[TASK GOAL]: Beginning with the line containing "<div>Саясий партиялардын</div>", give every line again exactly as it is, ending with the last line of the entries.
━━━━━ DATA FOR THIS TASK
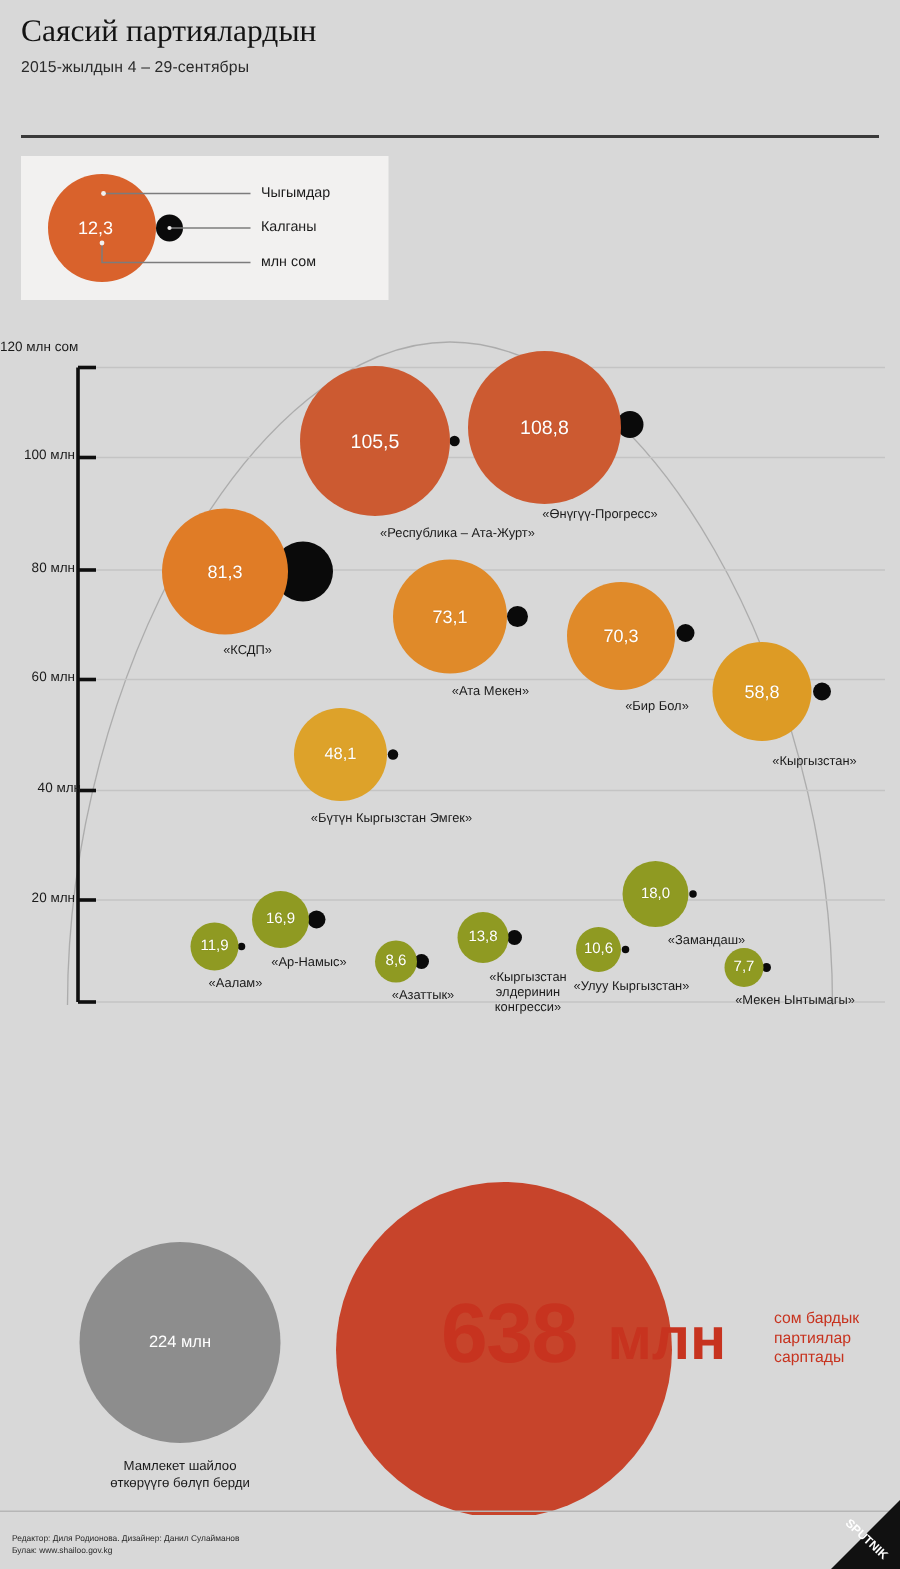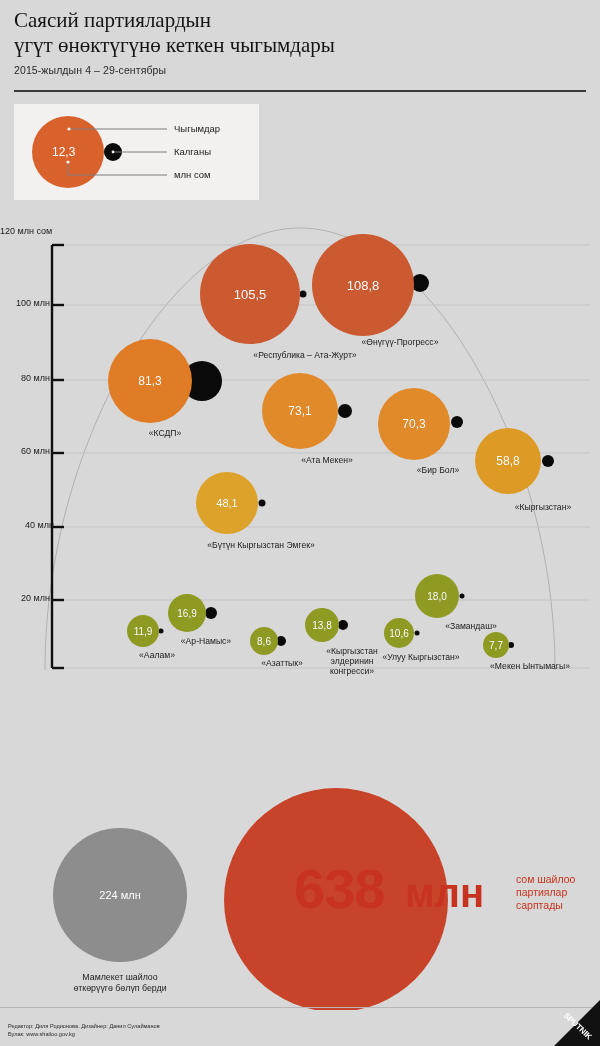--- a/index.html
+++ b/index.html
@@ -93,7 +93,6 @@
   <div class="header">
     <div class="title">
       <div>Саясий партиялардын</div>
-      <div>үгүт өнөктүгүнө кеткен чыгымдары</div>
     </div>
     <div class="subtitle">2015-жылдын 4 – 29-сентябры</div>
   </div>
━━━━━━━━━━
[OUTPUT OF THE EXERCISE]:
       <div>Саясий партиялардын</div>
-      <div>үгүт өнөктүгүнө кеткен чыгымдары</div>
     </div>
     <div class="subtitle">2015-жылдын 4 – 29-сентябры</div>
   </div>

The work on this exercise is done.